Sunday, May 27, 2007

Tagged Great White Shark, shows up in warm waters

A tagged great white shark traveled 2,200 miles at depths of up to 1,000 feet in a three month trip from near the Monterey Bay to the southern tip of the Baja Peninsula, according to data released Tuesday from the Monterey Bay Aquarium and Stanford University.

The tracking information offers a rare window into where young great white sharks go in Southern California.
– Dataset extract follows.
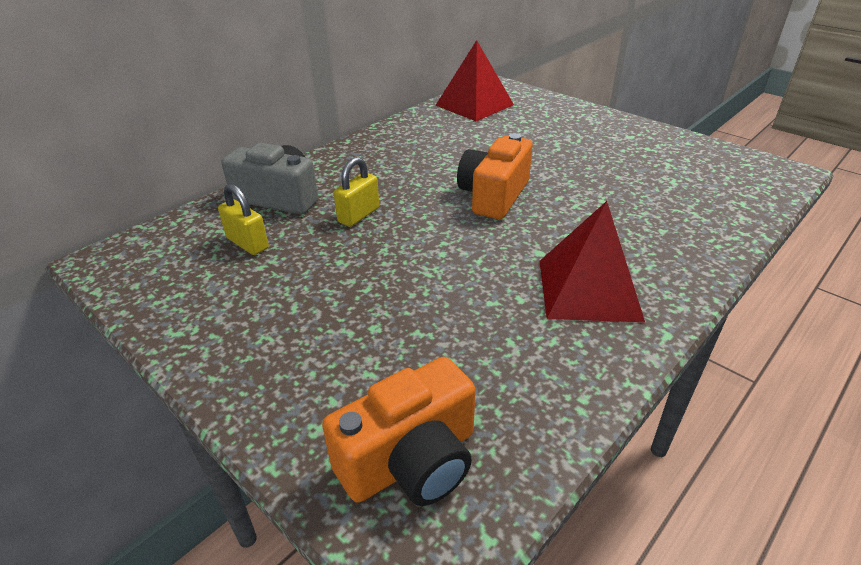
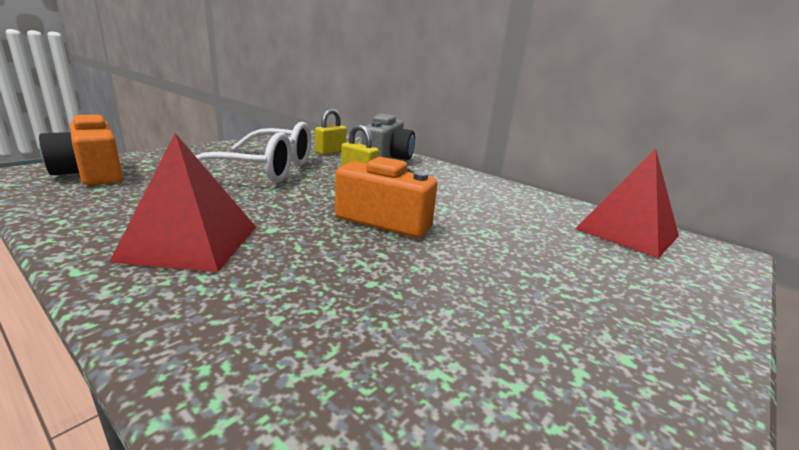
camera: 85 degrees right, 15 degrees down
(351, 288) = (264, 169): none -> white glasses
It paints a picture of the shark's daily life and, in this case, it shows a young shark's clear preference for warm water: The white shark moved steadily from colder Northern California waters to the warm waters of the Sea of Cortez, said John O'Sullivan, the aquarium's curator of field operations and husbandry and the white shark program's manager.

"It shows you the extensive areas that young white sharks utilize for their life," O'Sullivan said.
The data also highlights challenges facing both the United States and Mexico as the two governments work toward conservation, he added. "If they just went to the Guadalupe Islands or the Farallones, management would be easy."

The data was captured in an electronic tag about the size of a microphone that popped free on schedule from the shark about 25 miles from Cabo San Lucas on the Baja Peninsula on April 15 and was recovered eight days later in 4-foot seas.

The shark, caught last August off Los Angeles and released at the southern end of Monterey Bay in January, apparently spent days near the surface, with occasional dives to 600 feet and beyond,
according to Kevin Weng, a shark researcher at Stanford's Hopkins Marine Station.

Nights were spent oscillating in deeper waters about 250 feet. The deepest dives came at dawn and dusk. Researchers said Tuesday they can only assume the dives were for feeding, while the time at the surface was simply spent in transit to new feeding grounds.

The most tantalizing tidbit, researchers agreed, was where the tag released: At an important seamount at the entrance of the Sea of Cortez, the Cabrillo Seamount, known in Mexico as Bajo Cabrilla.

Seamounts -- underwater mountains that don't break the surface as islands do -- are important habitat and foraging grounds for many open ocean animals.

"The tag popped up at the entrance to the Sea of Cortez, at the southern end of the known range for juvenile white sharks," Salvador Jorgensen, a postdoctoral researcher with the aquarium and the Hopkins Marine Station, said in a statement. "Juvenile and adult white sharks have been captured inside the Sea of Cortez but we don't know whether they are born there or migrate in and out. So it's very interesting to see this juvenile show up right at the entrance."